Spain's state-backed restructuring fund, the FROB, said late on Thursday shareholders must participate in the cost of the clean-up of the banks as part of the conditions attached to the up to €100 billion European credit lifeline.
Shares in Bankia, virtually wiped out after the bank was rescued by the state in May, have nearly doubled in price to €1.6 since the beginning of August in anticipation of the first tranche of cash from Europe.
Shares in illiquid Banco de Valencia have tripled to 0.3 euros in the same period.

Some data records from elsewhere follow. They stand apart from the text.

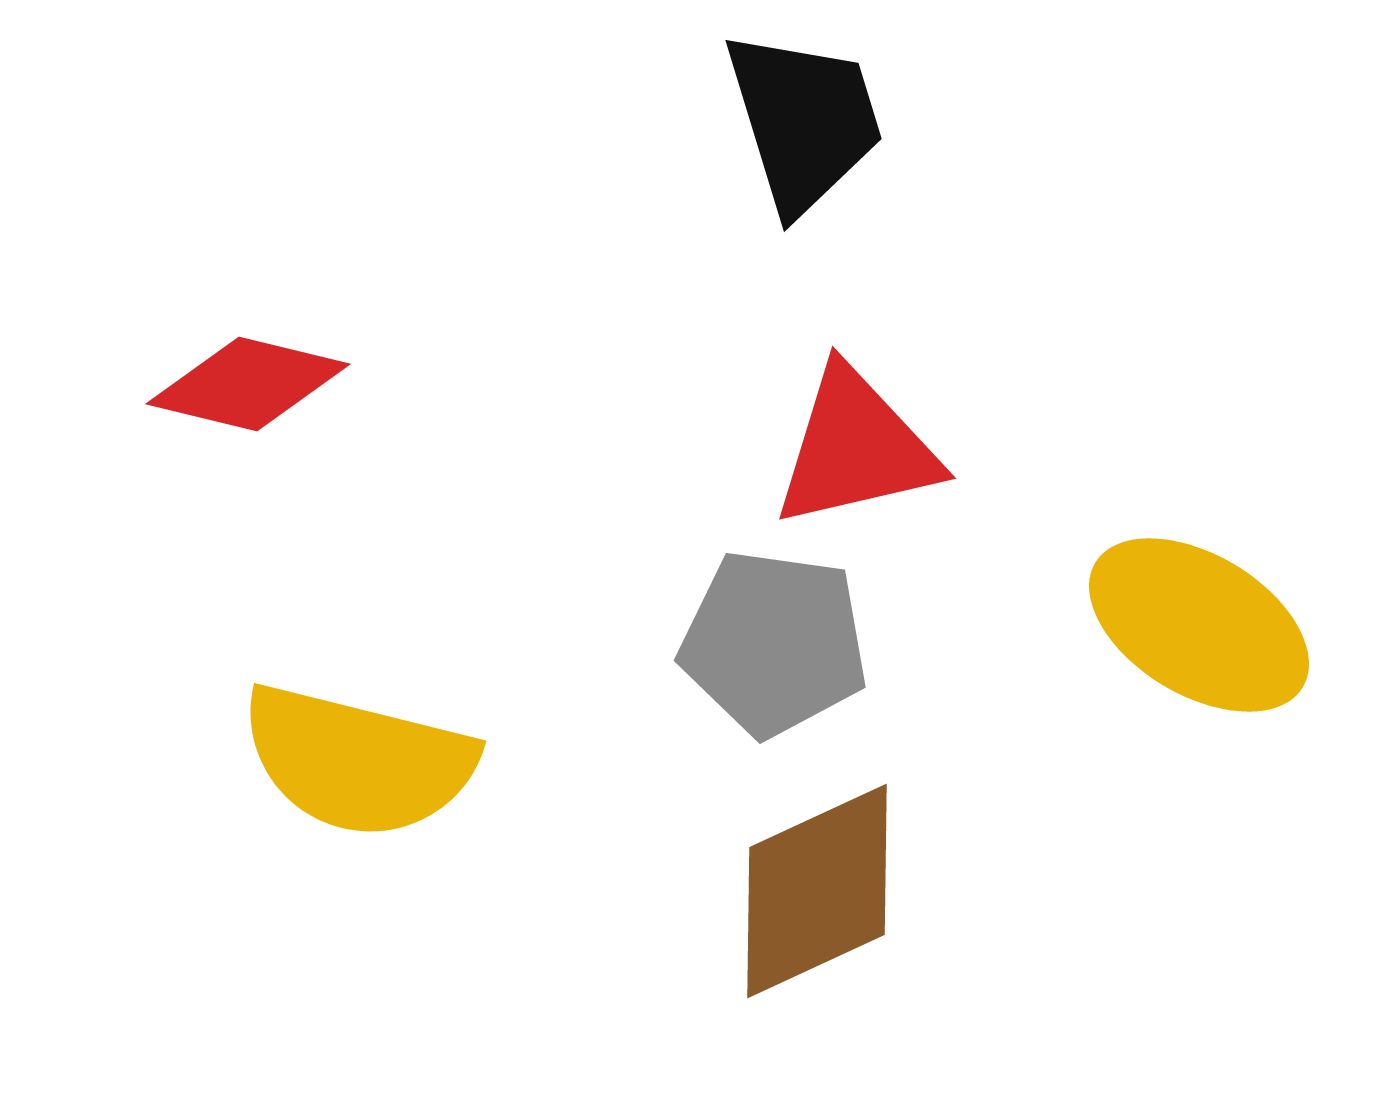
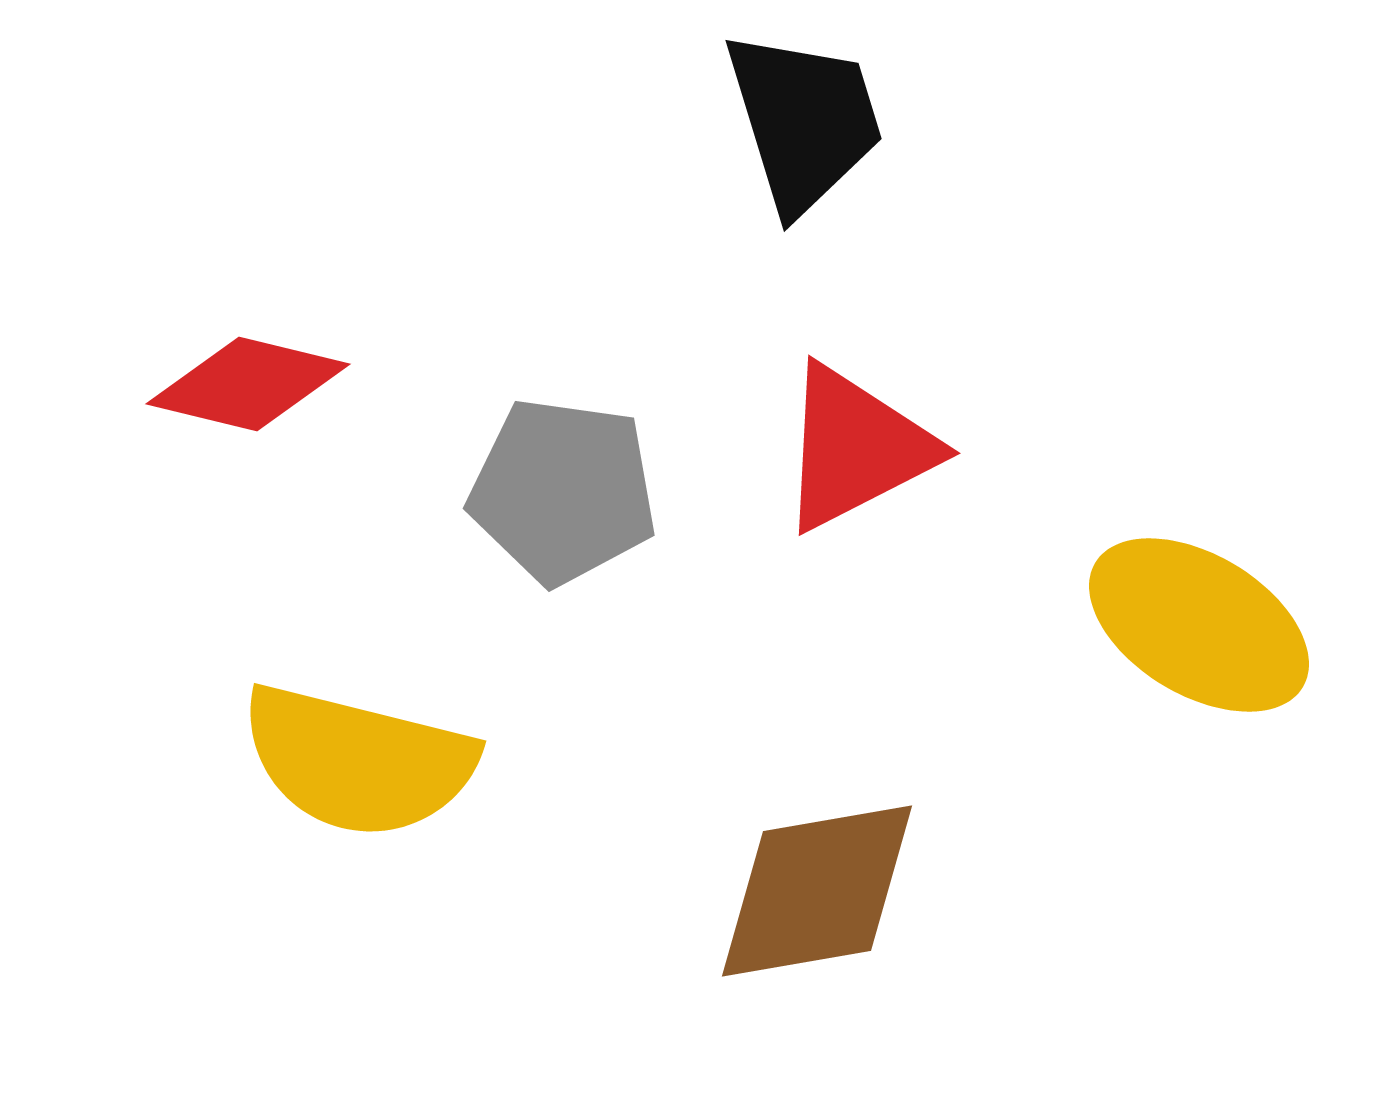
red triangle: rotated 14 degrees counterclockwise
gray pentagon: moved 211 px left, 152 px up
brown diamond: rotated 15 degrees clockwise
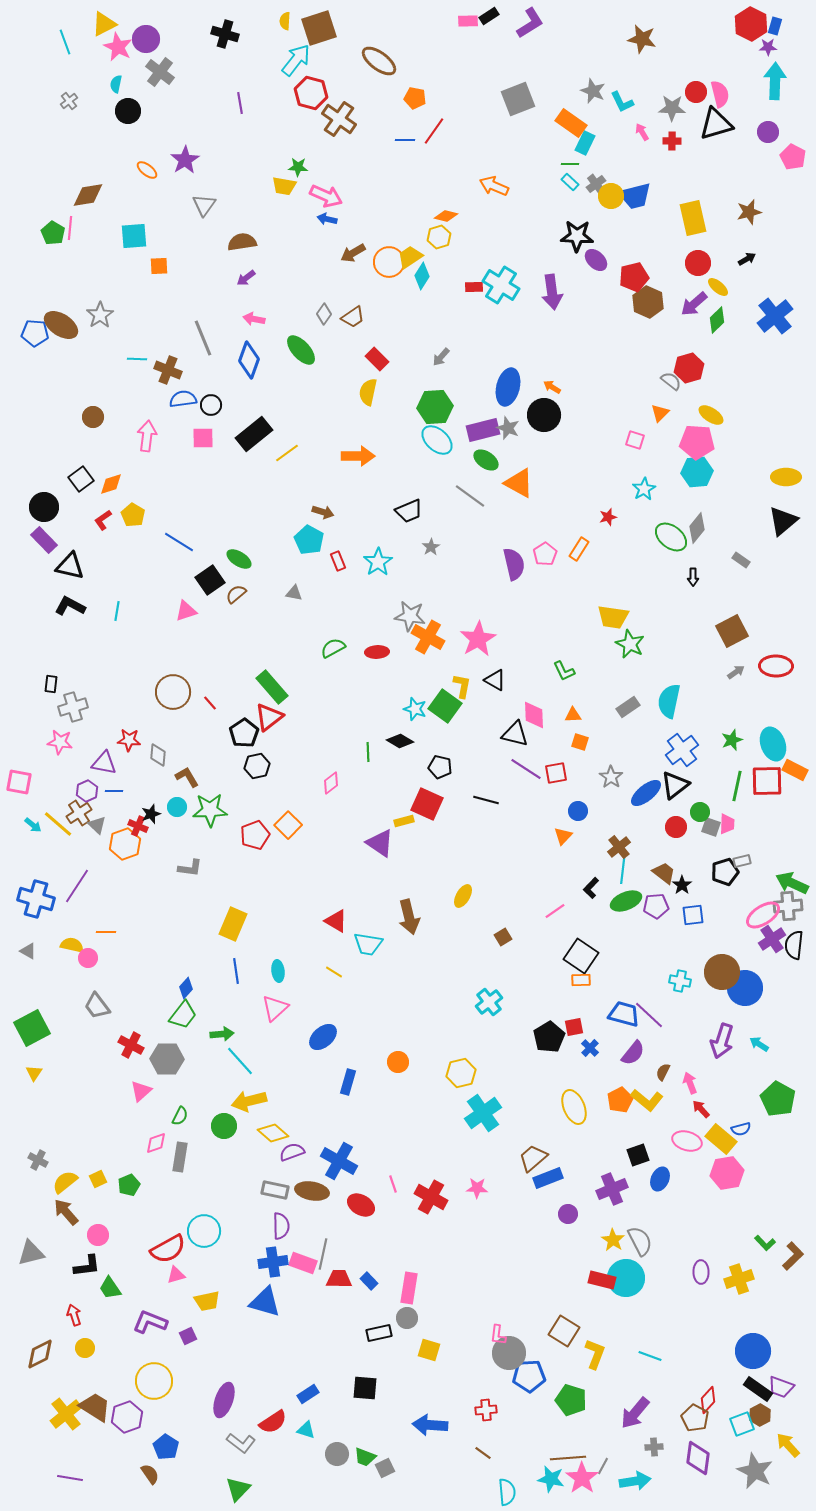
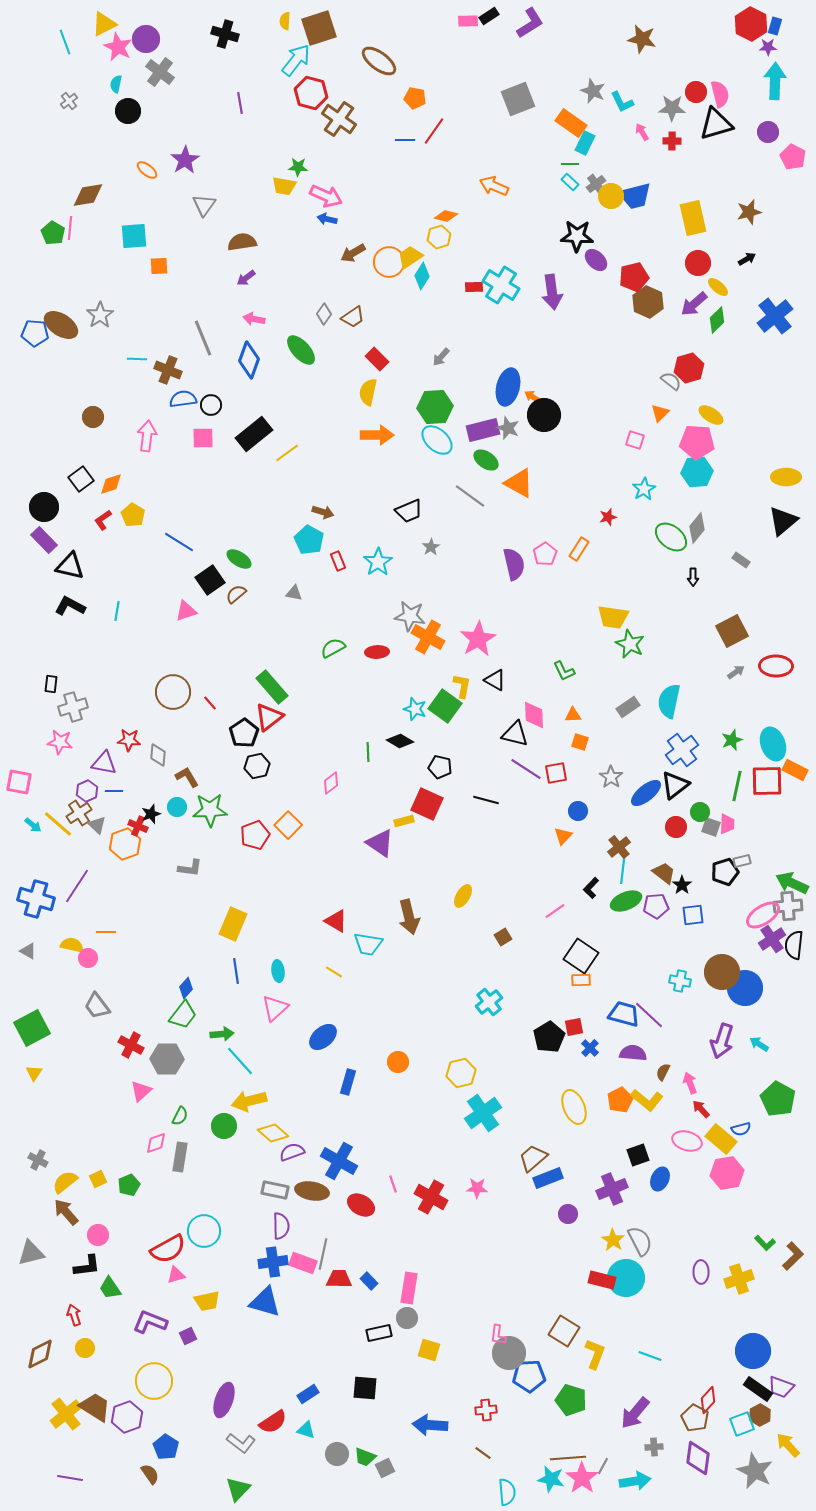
orange arrow at (552, 387): moved 19 px left, 10 px down
orange arrow at (358, 456): moved 19 px right, 21 px up
purple semicircle at (633, 1053): rotated 124 degrees counterclockwise
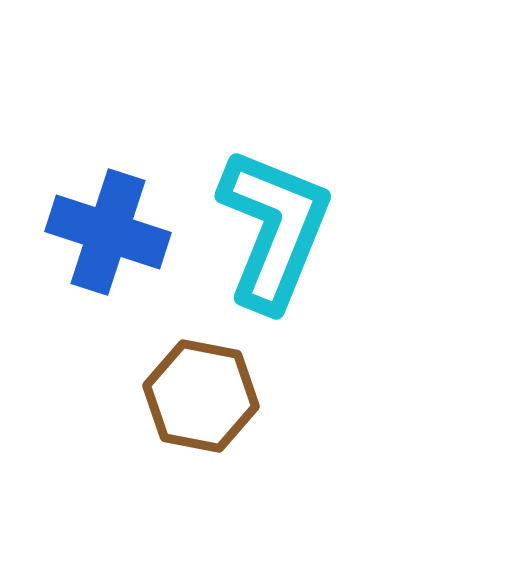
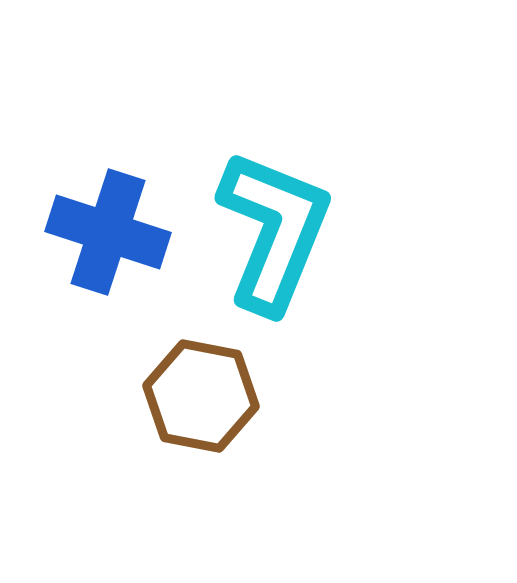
cyan L-shape: moved 2 px down
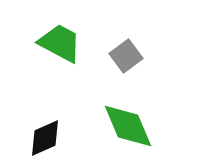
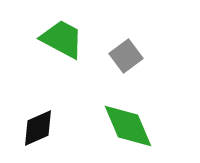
green trapezoid: moved 2 px right, 4 px up
black diamond: moved 7 px left, 10 px up
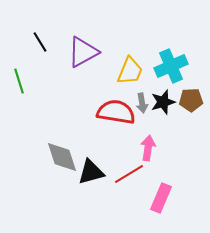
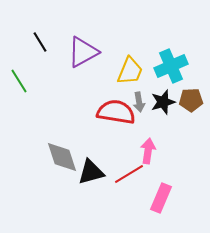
green line: rotated 15 degrees counterclockwise
gray arrow: moved 3 px left, 1 px up
pink arrow: moved 3 px down
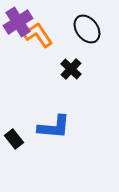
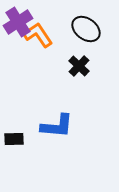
black ellipse: moved 1 px left; rotated 16 degrees counterclockwise
black cross: moved 8 px right, 3 px up
blue L-shape: moved 3 px right, 1 px up
black rectangle: rotated 54 degrees counterclockwise
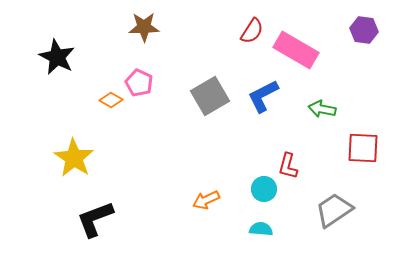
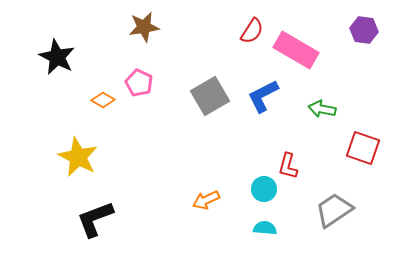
brown star: rotated 8 degrees counterclockwise
orange diamond: moved 8 px left
red square: rotated 16 degrees clockwise
yellow star: moved 4 px right, 1 px up; rotated 6 degrees counterclockwise
cyan semicircle: moved 4 px right, 1 px up
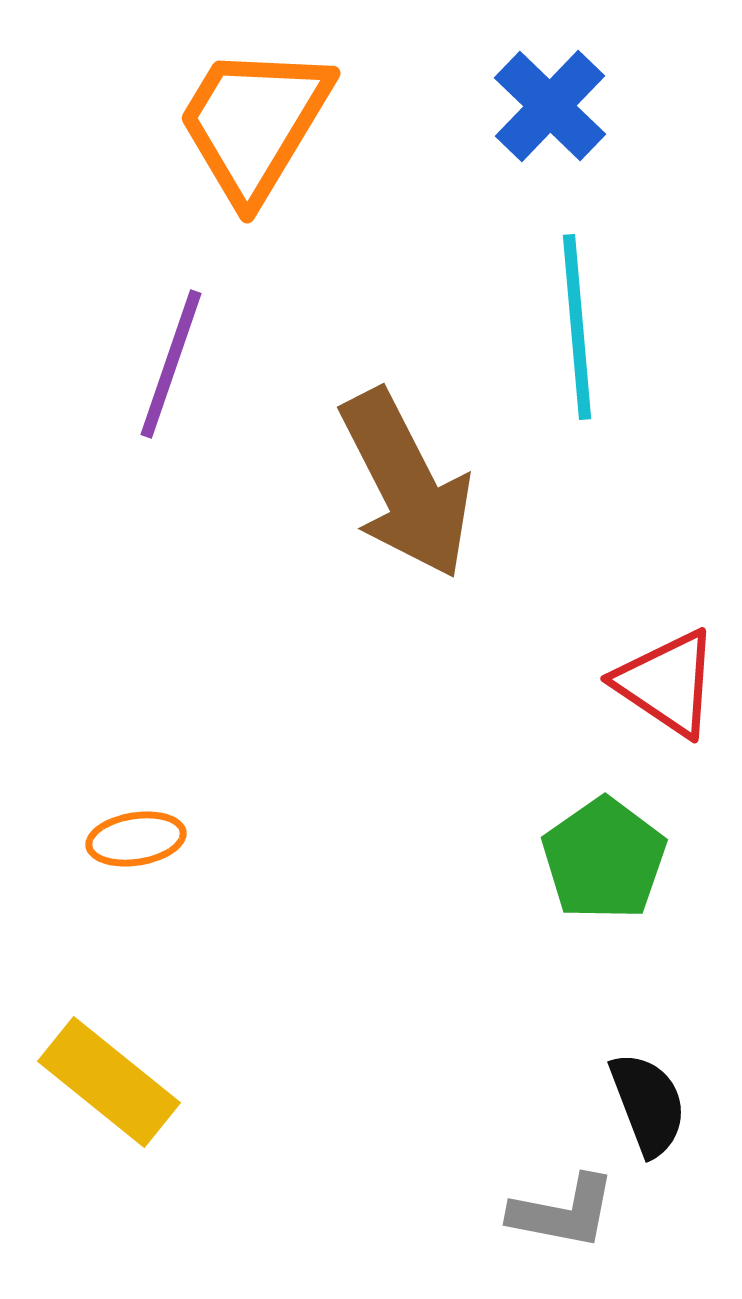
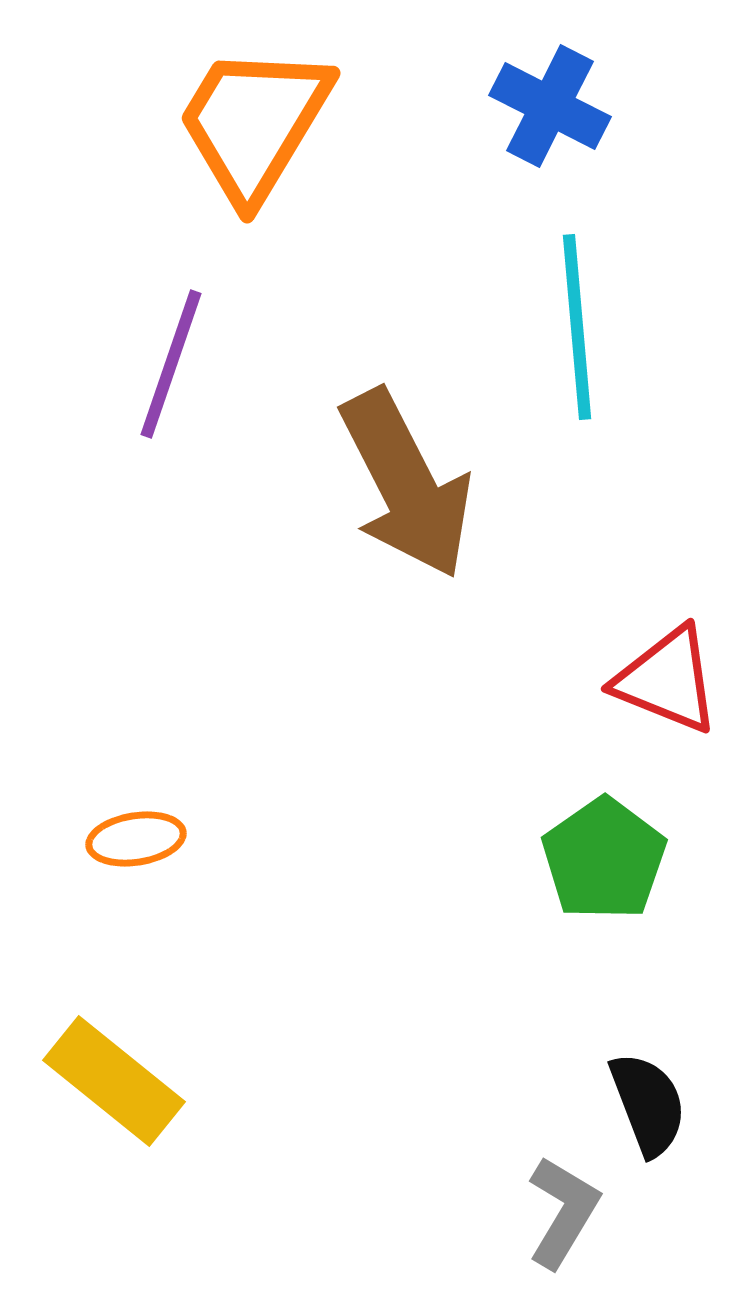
blue cross: rotated 17 degrees counterclockwise
red triangle: moved 3 px up; rotated 12 degrees counterclockwise
yellow rectangle: moved 5 px right, 1 px up
gray L-shape: rotated 70 degrees counterclockwise
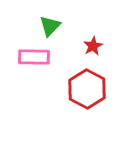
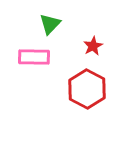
green triangle: moved 2 px up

"In our view, the FROB is trying to stop the speculation around the share price of Bankia and Banco de Valencia," said Francisco Riquel, analyst at broker N+1.
"The recent share price performance is completely irrational, and reflects a combination of short covering and speculation," he added.
Bankia, Banco de Valencia, CatalunyaCaixa and NovaGalicia are the four banks rescued by the state that are most urgently in need of funds. CatalunyaCaixa and NovaGalicia are unlisted regional banks.
Spain is currently carrying out a bank-by-bank stress test of its lenders due to finish in the second half of September, conducted by external consultant group Oliver Wyman and based on the inputs from 4 independent auditors.
Banks with capital shortfalls must present recapitalisation plans by early October with the European Commission expected to approve those of the 4 state-rescued banks by November.
The conditions attached to the European rescue funds make clear that banks receiving state aid must contribute to the cost of restructuring as much as possible with their own resources to minimise the cost to taxpayers.